Ouro, Petróleo e Lítio

Napoleão Ribeiro

Trazer a mensagem natalícia para a atualidade é uma prática mais que repetida. A quadra do Natal é tão marcante para o mundo ocidental que é inevitável refletir sobre o assunto. De certa forma, festejar o nascimento de uma criança e celebrar a família, é uma marca indelével nas culturas que se cristianizaram. Independentemente de sermos crentes, praticantes e não praticantes, de pertencermos a outras religiões fora da esfera crística, de sermos agnósticos ou ateus, a quadra marca o quotidiano de cada final de ano. Quanto mais não seja pelos feriados do calendário ou pelo consumismo, a “religião” que mais fiéis converte para os centros comerciais no solstício de dezembro.

A religiosidade e o conjunto de ritos e formalidades associados a este ciclo do inverno, outrora, mais do que hoje, marcavam profundamente os modos de pensar e de estar das populações. Do Advento aos Reis, tudo se celebrava em modos de uma comunhão igualitária, caseira e comunitária, religiosa e profanamente: o presépio, as novenas ao Menino, as antífonas do Ó, a consoada, a missa do galo, as festas do Menino, os autos de Natal, os autos dos reis magos, o cantar os reis, o cantar as janeiras, os caretos de Santo Estevão, entre inúmeros costumes e festividades.

Contudo, ao longo dos últimos anos surgiu um fenómeno novo: o da mercantilização das festas e das tradições. Assomado ao folclorismo encenado, de forma gradual, este património passou a ser visto como um produto.

Napoleão Ribeiro

Como é óbvio, são consideradas “coisas” locais, arcaizantes, pouco urbanas, características das aldeias, que se vão mantendo aqui e ali, associadas à ruralidade antiga. Muitas vezes, numa só geração, deixaram de ser vividas de alma e coração pelas comunidades e passaram a ser uma encenação folclórica.
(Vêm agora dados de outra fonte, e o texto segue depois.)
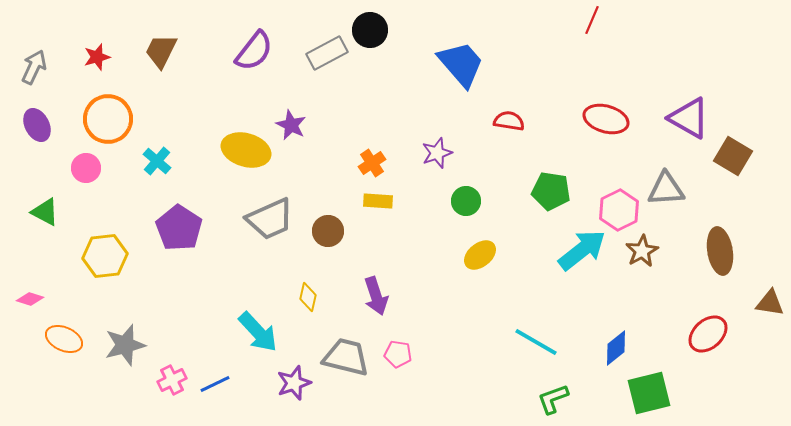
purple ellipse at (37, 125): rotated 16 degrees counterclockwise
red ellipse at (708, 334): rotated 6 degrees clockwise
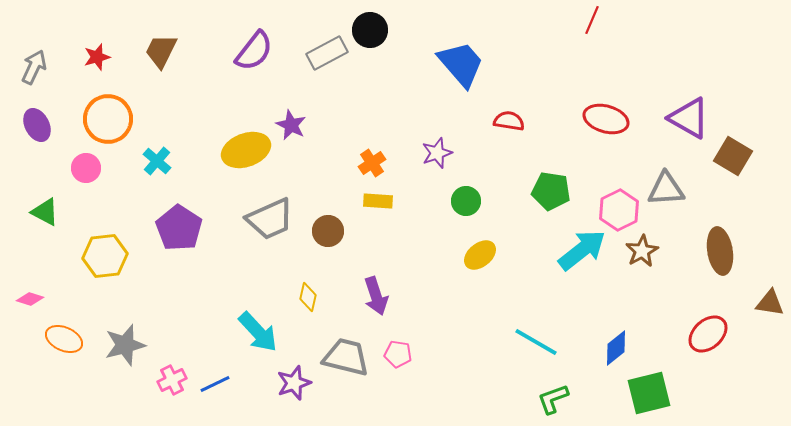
yellow ellipse at (246, 150): rotated 36 degrees counterclockwise
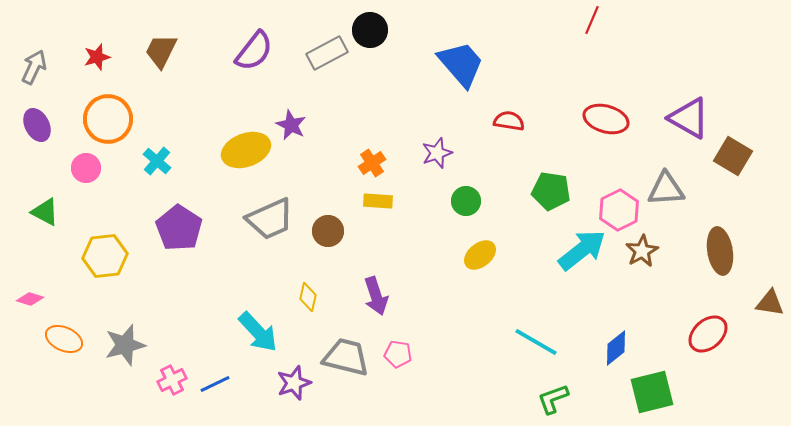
green square at (649, 393): moved 3 px right, 1 px up
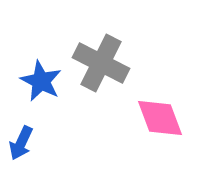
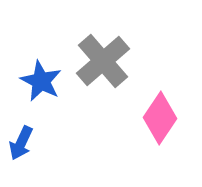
gray cross: moved 2 px right, 2 px up; rotated 22 degrees clockwise
pink diamond: rotated 54 degrees clockwise
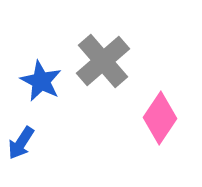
blue arrow: rotated 8 degrees clockwise
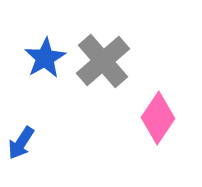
blue star: moved 4 px right, 23 px up; rotated 15 degrees clockwise
pink diamond: moved 2 px left
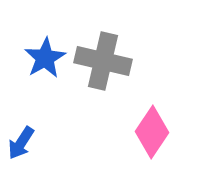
gray cross: rotated 36 degrees counterclockwise
pink diamond: moved 6 px left, 14 px down
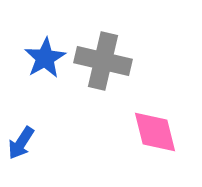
pink diamond: moved 3 px right; rotated 48 degrees counterclockwise
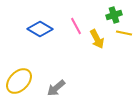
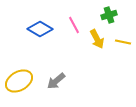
green cross: moved 5 px left
pink line: moved 2 px left, 1 px up
yellow line: moved 1 px left, 9 px down
yellow ellipse: rotated 16 degrees clockwise
gray arrow: moved 7 px up
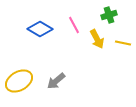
yellow line: moved 1 px down
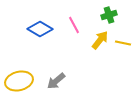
yellow arrow: moved 3 px right, 1 px down; rotated 114 degrees counterclockwise
yellow ellipse: rotated 16 degrees clockwise
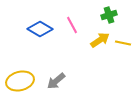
pink line: moved 2 px left
yellow arrow: rotated 18 degrees clockwise
yellow ellipse: moved 1 px right
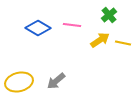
green cross: rotated 21 degrees counterclockwise
pink line: rotated 54 degrees counterclockwise
blue diamond: moved 2 px left, 1 px up
yellow ellipse: moved 1 px left, 1 px down
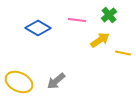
pink line: moved 5 px right, 5 px up
yellow line: moved 10 px down
yellow ellipse: rotated 40 degrees clockwise
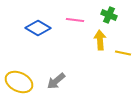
green cross: rotated 28 degrees counterclockwise
pink line: moved 2 px left
yellow arrow: rotated 60 degrees counterclockwise
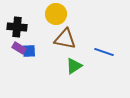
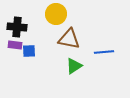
brown triangle: moved 4 px right
purple rectangle: moved 4 px left, 3 px up; rotated 24 degrees counterclockwise
blue line: rotated 24 degrees counterclockwise
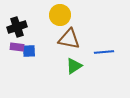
yellow circle: moved 4 px right, 1 px down
black cross: rotated 24 degrees counterclockwise
purple rectangle: moved 2 px right, 2 px down
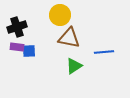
brown triangle: moved 1 px up
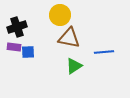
purple rectangle: moved 3 px left
blue square: moved 1 px left, 1 px down
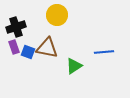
yellow circle: moved 3 px left
black cross: moved 1 px left
brown triangle: moved 22 px left, 10 px down
purple rectangle: rotated 64 degrees clockwise
blue square: rotated 24 degrees clockwise
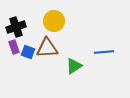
yellow circle: moved 3 px left, 6 px down
brown triangle: rotated 15 degrees counterclockwise
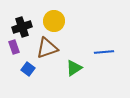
black cross: moved 6 px right
brown triangle: rotated 15 degrees counterclockwise
blue square: moved 17 px down; rotated 16 degrees clockwise
green triangle: moved 2 px down
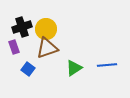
yellow circle: moved 8 px left, 8 px down
blue line: moved 3 px right, 13 px down
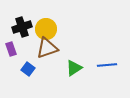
purple rectangle: moved 3 px left, 2 px down
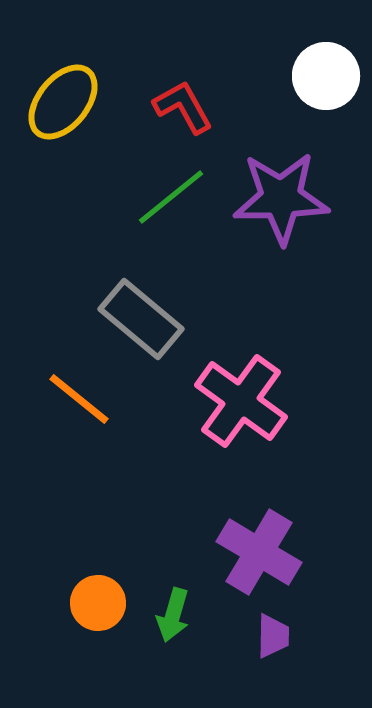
Em várias situações, os seus intervenientes estão historicamente desinformados dado que fazem representações de costumes que nunca conheceram na sua forma substancial. Tendo em conta os discursos de apoio ao associativismo, ao desenvolvimento local e ao património cultural, alguns destes costumes, principalmente os profanos, passaram a ser também uma “bandeira” identitária, impulsionada, essencialmente, pelas autarquias.

Máscara de Careto. Edrosa – Vinhais. Imagem retirada de www.matrizpix.dgpc.pt

Contudo, ao longo dos últimos anos surgiu um fenómeno novo: o da mercantilização das festas e das tradições. Assomado ao folclorismo encenado, de forma gradual, este património passou a ser visto como um produto. Se observarmos, por exemplo, os programas de domingo à tarde nos canais genéricos, percebemos tudo isto. Aliás, é possível ir a um dos centros comerciais mais concorridos do Norte e assistir, a título de exemplo, a uma representação de caretos transmontanos. De facto, nestes últimos vinte anos, tudo mudou com rapidez. Nos meios de comunicação social, na publicidade e nas representações culturais, o domínio da aculturação anglo-saxónica americana chegou em força. Certamente que, se hoje os reis magos tivessem que adorar um menino-divindade, levariam para lhe oferecer ouro, petróleo e lítio, os bens mais preciosos do panorama atual. Os pastores, esses, mais simples, apareceriam à lapinha de Belém com uns sacos da Zara ou do Continente.